We think the principles of these cases apply to a violation, by sale without her consent, of her rights in the community furnishings of the home.

But the amendment of 1901 to section 172, Civil Code, has no application to community property acquired before the enactment of such amendment.

The effect of the amendment to the same section in 1891, to the effect that a husband may not transfer community property without the written consent of the wife, came before the court in Spreckels v. Spreckels, 116 Cal. 339, [58 Am. St. Rep. 170, 48 P. 228], and it was there held that the amendment had no effect on the right of the husband to dispose of community property acquired prior to the adoption of such amendment. If the amendment of 1891, preventing the husband from making a gift of community property without the wife's consent has no application to community property acquired before such amendment, it is equally clear that the amendment of 1901, denying his right to sell the furnishings of the home, has no application to such property acquired prior to the date of such amendment.

The right of plaintiff to sue for and recover a portion of the property in suit must therefore be considered without reference to the amendment of section 172, Civil Code, concerning the sale by the husband of community furnishings of the house.

In this connection it is urged that a husband may not, in contemplation of a suit for divorce or maintenance, sell or transfer either his separate property or the community property with intent to defraud his wife of her rights, or to defeat her in her right for maintenance or a division of the community property.

There can be no doubt but that in an action for divorce or maintenance a wife may pursue property transferred by her husband to defeat or defraud her of her right to alimony or a division of the community property. (Murray v. Murray, 115 Cal. 266, [56 Am. St. Rep. 97, 47 P. 37]; Lord v. Haugh, 43 Cal. 581. )

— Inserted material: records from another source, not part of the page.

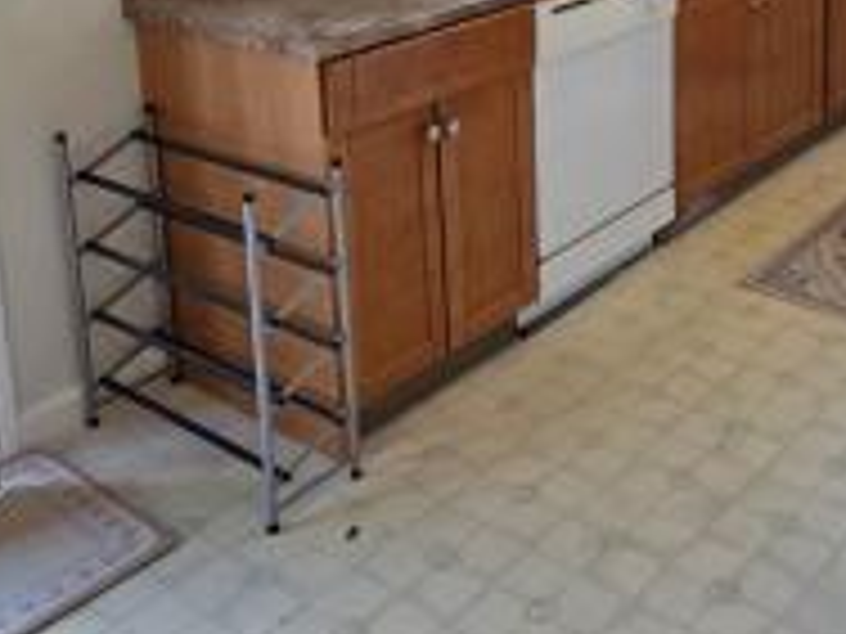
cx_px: 567
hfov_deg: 38.5
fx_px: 1198
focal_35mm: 49
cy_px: -27
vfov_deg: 27.6
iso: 125
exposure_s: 1/120
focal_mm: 5.4
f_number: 1.8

It may be that under some circumstances a suit in equity may be maintained by the wife to restrain a contemplated fraudulent sale, or to avoid a consummated sale intended to *408 defraud her of her rights in the community property. (Greiner v. Greiner, 58 Cal. 115; Spreckels v. Spreckels,116 Cal. 339, [58 Am. St. Rep. 170, 48 P. 228], concurring opinion of chief justice.) But the right to bring any such action is predicated upon the fraud of the husband and his grantee. It is the fraud upon her that gives her the right to maintain any such suit. The fraud lies at the foundation of her right.

Whenever a right of action or a defense of an affirmative nature depends upon fraud it must be pleaded. (Wetherly v. Strauss, 93 Cal. 283, [28 P. 1045]; Burris v.Adams, 96 Cal. 664, [31 P. 565].)

This was not done in this case, but, as before stated, the complaint is in the ordinary form of an action in claim and delivery. We have been cited to no authority that holds that such an action may be maintained by a wife to recover community property sold by her husband. Such an action to recover community property acquired prior to the amendment to section 172, Civil Code of 1901, cannot be maintained. (Greiner v. Greiner, 58 Cal. 115.)

For these reasons we think the verdict is not sustained by the evidence, and the motion for a new trial should have been granted.

The order denying the motion for a new trial is reversed.

Cooper, P. J., and Kerrigan, J., concurred.